Solution: Teachers report how important it is to get parents involved by sharing with parents how important questioning is within their classroom and encouraging parents to support students by asking questions and finding answers. After attending the Birmingham Civil Rights Museum with her mother, one of Ramos’ students returned with a wealth of information to share. “She’s 4! But she is telling me all of these things because she is in an environment where her mom allows her to ask questions and gives her the answers,” Ramos shared. Teachers also reported that it was helpful to realize that the QFT did not have to be done from start to finish every single time but could be part of quick moments to voice wonderings. Moments like seeing an unfamiliar bug while walking through a garden or trying foods featured in books allowed teachers to find more informal ways to reinforce the skills.
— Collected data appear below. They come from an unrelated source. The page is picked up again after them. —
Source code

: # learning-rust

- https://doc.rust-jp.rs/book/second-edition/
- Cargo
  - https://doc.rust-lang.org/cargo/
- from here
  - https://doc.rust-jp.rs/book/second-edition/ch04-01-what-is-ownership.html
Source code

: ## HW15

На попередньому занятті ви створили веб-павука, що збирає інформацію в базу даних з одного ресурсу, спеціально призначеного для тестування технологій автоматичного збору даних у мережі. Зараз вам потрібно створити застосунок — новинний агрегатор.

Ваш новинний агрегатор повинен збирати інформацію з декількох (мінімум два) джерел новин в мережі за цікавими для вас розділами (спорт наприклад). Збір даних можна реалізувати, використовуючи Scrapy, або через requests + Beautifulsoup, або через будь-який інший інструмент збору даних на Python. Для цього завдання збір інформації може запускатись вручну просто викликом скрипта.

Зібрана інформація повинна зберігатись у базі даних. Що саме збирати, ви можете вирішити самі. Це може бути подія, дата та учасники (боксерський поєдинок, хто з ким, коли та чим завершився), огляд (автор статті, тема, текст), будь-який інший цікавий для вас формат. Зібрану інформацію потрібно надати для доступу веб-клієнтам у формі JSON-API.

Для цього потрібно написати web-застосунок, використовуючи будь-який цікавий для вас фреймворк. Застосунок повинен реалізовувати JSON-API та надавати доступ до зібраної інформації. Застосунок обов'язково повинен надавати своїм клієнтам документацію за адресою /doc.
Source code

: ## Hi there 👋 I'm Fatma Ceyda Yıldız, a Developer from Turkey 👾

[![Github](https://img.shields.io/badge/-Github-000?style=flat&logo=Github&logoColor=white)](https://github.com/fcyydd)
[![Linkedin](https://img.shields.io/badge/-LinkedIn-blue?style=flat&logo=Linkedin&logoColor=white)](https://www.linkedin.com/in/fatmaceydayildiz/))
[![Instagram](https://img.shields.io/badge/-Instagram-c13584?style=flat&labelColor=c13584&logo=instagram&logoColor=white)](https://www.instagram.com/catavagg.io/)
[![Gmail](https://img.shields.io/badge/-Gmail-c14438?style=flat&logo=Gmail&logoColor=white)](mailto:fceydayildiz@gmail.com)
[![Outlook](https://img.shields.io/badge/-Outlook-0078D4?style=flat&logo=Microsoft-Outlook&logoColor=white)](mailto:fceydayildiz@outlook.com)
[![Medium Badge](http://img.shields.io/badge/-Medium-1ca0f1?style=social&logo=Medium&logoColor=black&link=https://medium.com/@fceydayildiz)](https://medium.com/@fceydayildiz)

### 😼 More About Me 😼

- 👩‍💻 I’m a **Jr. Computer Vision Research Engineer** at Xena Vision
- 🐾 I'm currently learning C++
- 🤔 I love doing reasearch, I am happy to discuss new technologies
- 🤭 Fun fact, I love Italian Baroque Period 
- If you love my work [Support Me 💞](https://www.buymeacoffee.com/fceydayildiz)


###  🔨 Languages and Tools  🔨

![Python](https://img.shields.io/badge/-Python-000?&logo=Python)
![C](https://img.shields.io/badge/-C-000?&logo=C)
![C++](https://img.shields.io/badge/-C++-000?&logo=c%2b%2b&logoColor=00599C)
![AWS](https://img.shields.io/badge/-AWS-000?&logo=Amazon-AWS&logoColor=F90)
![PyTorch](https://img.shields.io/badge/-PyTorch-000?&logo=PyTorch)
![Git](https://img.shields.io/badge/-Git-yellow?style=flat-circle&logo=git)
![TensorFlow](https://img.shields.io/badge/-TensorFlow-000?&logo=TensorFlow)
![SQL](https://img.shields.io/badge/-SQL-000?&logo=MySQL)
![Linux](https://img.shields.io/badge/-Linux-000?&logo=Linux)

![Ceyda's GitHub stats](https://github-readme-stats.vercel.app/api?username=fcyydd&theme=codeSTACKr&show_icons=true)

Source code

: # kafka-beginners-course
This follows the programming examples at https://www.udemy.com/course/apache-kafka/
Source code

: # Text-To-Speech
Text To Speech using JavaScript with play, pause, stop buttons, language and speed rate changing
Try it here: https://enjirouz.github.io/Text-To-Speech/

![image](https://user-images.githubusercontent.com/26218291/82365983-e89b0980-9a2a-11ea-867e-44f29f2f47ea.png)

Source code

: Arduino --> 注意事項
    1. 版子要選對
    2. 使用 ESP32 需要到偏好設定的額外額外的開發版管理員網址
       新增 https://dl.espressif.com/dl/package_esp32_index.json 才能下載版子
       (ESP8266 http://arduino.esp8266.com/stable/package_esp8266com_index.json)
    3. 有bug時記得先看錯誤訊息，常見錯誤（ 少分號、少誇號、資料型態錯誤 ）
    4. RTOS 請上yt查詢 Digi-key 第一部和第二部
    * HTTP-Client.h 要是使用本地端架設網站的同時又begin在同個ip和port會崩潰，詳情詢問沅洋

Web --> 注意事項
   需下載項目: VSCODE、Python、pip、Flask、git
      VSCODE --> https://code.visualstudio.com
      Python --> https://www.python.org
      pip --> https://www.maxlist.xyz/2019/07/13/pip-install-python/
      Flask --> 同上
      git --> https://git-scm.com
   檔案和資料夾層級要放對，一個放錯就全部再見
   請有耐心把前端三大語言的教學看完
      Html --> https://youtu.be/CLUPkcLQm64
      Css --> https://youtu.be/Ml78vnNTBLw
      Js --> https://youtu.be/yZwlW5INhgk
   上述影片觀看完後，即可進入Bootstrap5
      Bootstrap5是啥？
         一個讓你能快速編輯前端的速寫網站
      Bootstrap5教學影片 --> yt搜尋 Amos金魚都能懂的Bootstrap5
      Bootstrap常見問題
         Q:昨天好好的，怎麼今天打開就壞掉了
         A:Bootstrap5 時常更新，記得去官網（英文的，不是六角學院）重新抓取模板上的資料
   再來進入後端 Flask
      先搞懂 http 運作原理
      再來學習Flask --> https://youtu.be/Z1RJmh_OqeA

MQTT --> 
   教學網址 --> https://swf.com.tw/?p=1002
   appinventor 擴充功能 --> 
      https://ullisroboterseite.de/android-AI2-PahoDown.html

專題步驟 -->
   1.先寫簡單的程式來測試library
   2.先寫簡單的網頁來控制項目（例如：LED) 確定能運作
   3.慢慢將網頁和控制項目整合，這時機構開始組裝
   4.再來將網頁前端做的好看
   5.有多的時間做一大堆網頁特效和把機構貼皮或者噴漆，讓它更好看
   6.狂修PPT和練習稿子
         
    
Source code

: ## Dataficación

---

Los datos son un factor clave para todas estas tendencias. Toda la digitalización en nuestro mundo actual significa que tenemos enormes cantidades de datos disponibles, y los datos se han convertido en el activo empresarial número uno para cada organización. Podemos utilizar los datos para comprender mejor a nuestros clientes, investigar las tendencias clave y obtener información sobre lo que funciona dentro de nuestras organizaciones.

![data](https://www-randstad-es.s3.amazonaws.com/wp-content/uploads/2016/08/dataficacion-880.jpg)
The Impact of Cultivating Curiosity on Student-Teacher Dynamics
Once students become familiar with the QFT and find a place where questions are encouraged, questioning becomes an organic part of learning. After experiencing the QFT, one of Leffel’s students began to approach her and exclaim, “‘Questions are the best, Ms. Leffel, here are my questions!’” He would then share his questions from the day.
Recognizing the impact questioning has on their students, the teachers became more intentional about making space for these questions. For example, Williams’ Curiosity Wall — a place on the whiteboard for students to leave their questions, modeled after the QFT — helps Williams honor student-generated questions in real-time. Space for student questioning doesn’t only impact student engagement and enthusiasm, but significantly improves their skills in phonemic awareness and oral storytelling as well.
Teachers found that honoring student questions with time and space has an impact beyond the classroom. “That is always my mindset. I am teaching you math, reading, social studies, and science. I also want to instill kindness, goodness, curiosity, fairness, gentleness, and appreciation for beauty and loveliness. So for me, the QFT reminds me that wondering and wonderment are sacred, beautiful, and worthy of time,” Leffel shared. She has also made this space for herself, reminded by the QFT and her students that there’s value in giving yourself room to wonder about the world around you, too.